The Nothing Phone 4A Pro at $499 makes more sense for US buyers who want Nothing's ecosystem and find the 4A unavailable in their market. The aluminium build is a real upgrade in feel, and the glyph matrix is legitimately more useful than the LED bar. But several of its headline upgrades — the 144Hz display, the 140x zoom, the marginal IP rating bump — are thinner in practice than they appear on paper. At $150 more than a €349 phone, you are paying a premium that is partially justified by build quality and partially by geography.

Neither phone will satisfy buyers who prioritise camera performance above all else.

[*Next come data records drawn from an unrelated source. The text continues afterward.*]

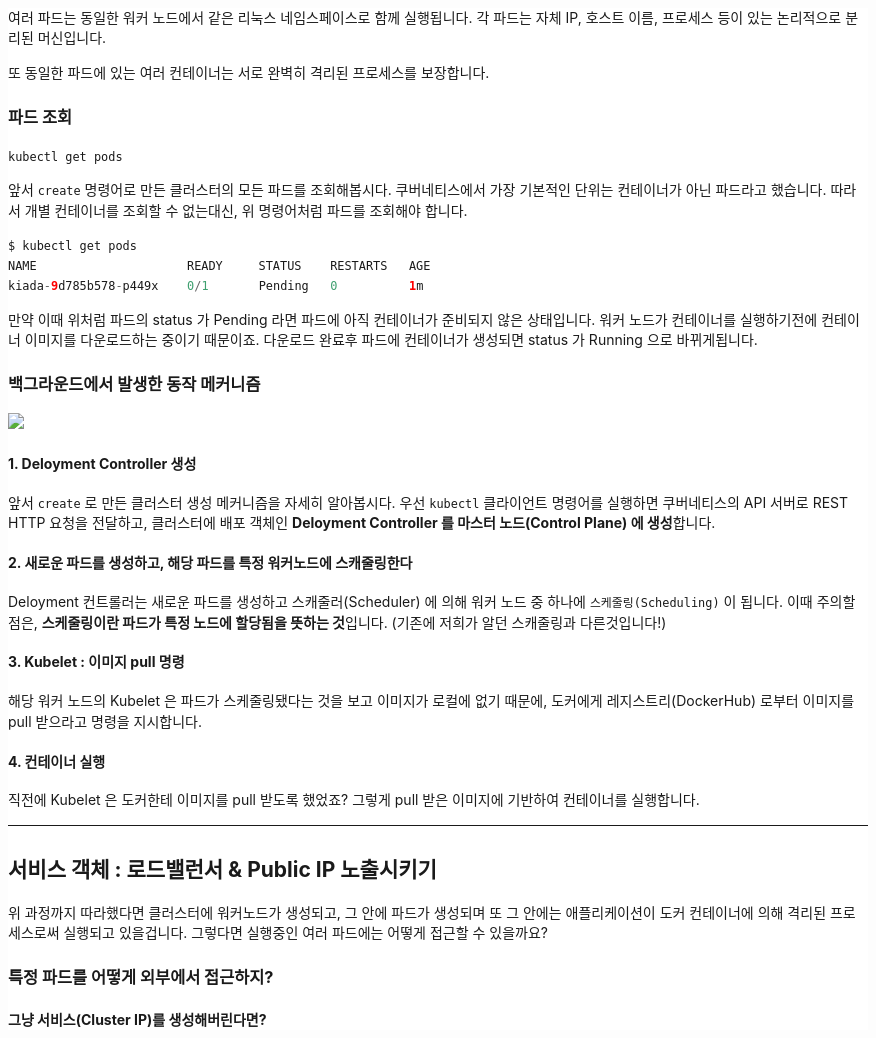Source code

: 여러 파드는 동일한 워커 노드에서 같은 리눅스 네임스페이스로 함께 실행됩니다. 각 파드는 자체 IP, 호스트 이름, 프로세스 등이 있는 논리적으로 분리된 머신입니다.

또 동일한 파드에 있는 여러 컨테이너는 서로 완벽히 격리된 프로세스를 보장합니다.

### 파드 조회

```java
kubectl get pods
```

앞서 `create` 명령어로 만든 클러스터의 모든 파드를 조회해봅시다. 쿠버네티스에서 가장 기본적인 단위는 컨테이너가 아닌 파드라고 했습니다. 따라서 개별 컨테이너를 조회할 수 없는대신, 위 명령어처럼 파드를 조회해야 합니다.

```java
$ kubectl get pods
NAME                     READY     STATUS    RESTARTS   AGE
kiada-9d785b578-p449x    0/1       Pending   0          1m
```

만약 이때 위처럼 파드의 status 가 Pending 라면 파드에 아직 컨테이너가 준비되지 않은 상태입니다. 워커 노드가 컨테이너를 실행하기전에 컨테이너 이미지를 다운로드하는 중이기 때문이죠. 다운로드 완료후 파드에 컨테이너가 생성되면 status 가 Running 으로 바뀌게됩니다.

### 백그라운드에서 발생한 동작 메커니즘

![](https://velog.velcdn.com/images/msung99/post/245667dd-b69c-4e65-8168-e1cba90a1e6a/image.png)

#### 1. Deloyment Controller 생성

앞서 `create` 로 만든 클러스터 생성 메커니즘을 자세히 알아봅시다. 우선 `kubectl` 클라이언트 명령어를 실행하면 쿠버네티스의 API 서버로 REST HTTP 요청을 전달하고, 클러스터에 배포 객체인 **Deloyment Controller 를 마스터 노드(Control Plane) 에 생성**합니다.

#### 2. 새로운 파드를 생성하고, 해당 파드를 특정 워커노드에 스캐줄링한다

Deloyment 컨트롤러는 새로운 파드를 생성하고 스캐줄러(Scheduler) 에 의해 워커 노드 중 하나에 `스케줄링(Scheduling)` 이 됩니다. 이때 주의할점은, **스케줄링이란 파드가 특정 노드에 할당됨을 뜻하는 것**입니다. (기존에 저희가 알던 스캐줄링과 다른것입니다!)

#### 3. Kubelet : 이미지 pull 명령

해당 워커 노드의 Kubelet 은 파드가 스케줄링됐다는 것을 보고 이미지가 로컬에 없기 때문에, 도커에게 레지스트리(DockerHub) 로부터 이미지를 pull 받으라고 명령을 지시합니다.

#### 4. 컨테이너 실행

직전에 Kubelet 은 도커한테 이미지를 pull 받도록 했었죠? 그렇게 pull 받은 이미지에 기반하여 컨테이너를 실행합니다.

---

## 서비스 객체 : 로드밸런서 & Public IP 노출시키기

위 과정까지 따라했다면 클러스터에 워커노드가 생성되고, 그 안에 파드가 생성되며 또 그 안에는 애플리케이션이 도커 컨테이너에 의해 격리된 프로세스로써 실행되고 있을겁니다. 그렇다면 실행중인 여러 파드에는 어떻게 접근할 수 있을까요?

### 특정 파드를 어떻게 외부에서 접근하지?

#### 그냥 서비스(Cluster IP)를 생성해버린다면?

Neither has AI depth that rivals what Google or Samsung are shipping. But as daily drivers that look distinctive, run smoothly, and sit well below flagship pricing, both earn their place in the conversation. The 4A is the smarter buy. The 4A Pro is the more enjoyable object. Your priorities should make that decision straightforward.


Frequently Asked Questions

Is the Nothing Phone 4A available in the US?

The Nothing Phone 4A is not officially available in the United States. It is sold primarily in Europe and select other markets at €349. US buyers looking for a Nothing phone in 2026 should consider the Nothing Phone 4A Pro, which is available in the US starting at $499.

How does the Nothing Phone 4A Pro compare to the Pixel 10a?

Both phones sit around the $499 price point. The Pixel 10a has stronger computational photography and deeper Google AI integration. The Nothing Phone 4A Pro offers a more distinctive design, triple cameras versus the Pixel 10a's dual setup, and a more customisable software experience through Nothing OS 4.1. If cameras are your priority, lean Pixel. If design and software personality matter more, the 4A Pro makes a compelling case.

Does the Nothing Phone 4A or 4A Pro support wireless charging?

Neither phone supports wireless charging. The 4A Pro's aluminium unibody construction does not include a wireless charging coil, similar to how some premium metal-bodied phones omit the feature to keep costs in check. Both phones charge via wired connection only.

Is the 144Hz display on the Nothing Phone 4A Pro actually 144Hz?

In practice, no — not in most usage. The 4A Pro's display is listed at a maximum of 144Hz and the setting appears in the phone's display options, but real-world frame rate monitoring shows the display runs at 120Hz the vast majority of the time. The 144Hz rate is only achieved in a small number of specifically supported games. For everyday use, treat it as a 120Hz display.

What is the Playground on Nothing OS?

The Playground is a community-driven widget store accessible through Nothing's web platform. Independent developers and Nothing enthusiasts build custom widgets that users can install on their home screens. Examples range from interactive arcade games in a 1x1 widget box to countdown timers showing exactly how much of the current day, week, month, or year remains. It is one of the more genuinely distinctive features of the Nothing software experience.